But how could the old man's experience, which cannot be dissociated from his past, be of any relevance to the phenomenon if the old man as one of the many relata is, according to Barad's proposition, an emergent element of the phenomenon itself? Indeed, if relata do not preexist their relations, as Barad has put it, if they come into existence through their relations, should we not conclude in this case that the old man is indeed nothing other than a pépère? Should we not affirm that the old man only is in and through these relations that constitute him as a pépère such that he cannot exist, sensu stricto, before, after, or aside from this situation? My aim here is to attempt to provide a possible way of resisting such a conclusion and to risk taking Oliveira's wandering concerns seriously, by encountering the old man as a speculative presence that forces us to think.

In this sense, Levi Bryant has rightly pointed out the problematic character of Barad's thesis that relata do not preexist relations, for it forces us to affirm that relations always precede entities or 'relata' such that the latter not only emerge through them but can have no subsistence or being apart from those relations through which they emerge. To be sure, the point is not to discuss whether there is such a thing as 'the old man' existing independently of any relations—of course there isn't, as his very name suggests—and neither is it to pose the question of whether relations matter—of course they do.

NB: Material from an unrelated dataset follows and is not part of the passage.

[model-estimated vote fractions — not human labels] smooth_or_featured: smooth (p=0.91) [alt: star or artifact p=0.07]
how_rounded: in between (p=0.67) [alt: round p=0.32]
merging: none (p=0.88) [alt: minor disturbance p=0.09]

The question, rather, is how, in the configuring of a specific situation, both relations and relata come to matter and affect each other. That is, whether there is any way in which an entity might be said to enter into new relations—and hence to have a relative pre-existence with respect to them – whether it might be capable of being affected by such novel encounters without becoming an entirely other entity; whether such an entity can, in Whitehead's (Adventures of Ideas) words, endure. If this latter question is answered in the affirmative, that is, if we are able to affirm that an entity, human or not, may be capable of enduring and thus of partaking in multiple phenomena, another question makes itself felt, one which, as I will argue, has major ethical importance. Namely, the question of the extent to which an enduring entity may be capable of posing its own obligations, that is, of constraining—in the sense of both limiting and enabling (e.g. Gomart) – the manner in which a situation—such as it may be instituted by a research situation, for example—might inherit it; its capacity to institute itself as a demand for a situation to "tak[e] responsibility for that which [it] inherit[s]" and for how it does so (Barad, "Quantum Entanglements" 264).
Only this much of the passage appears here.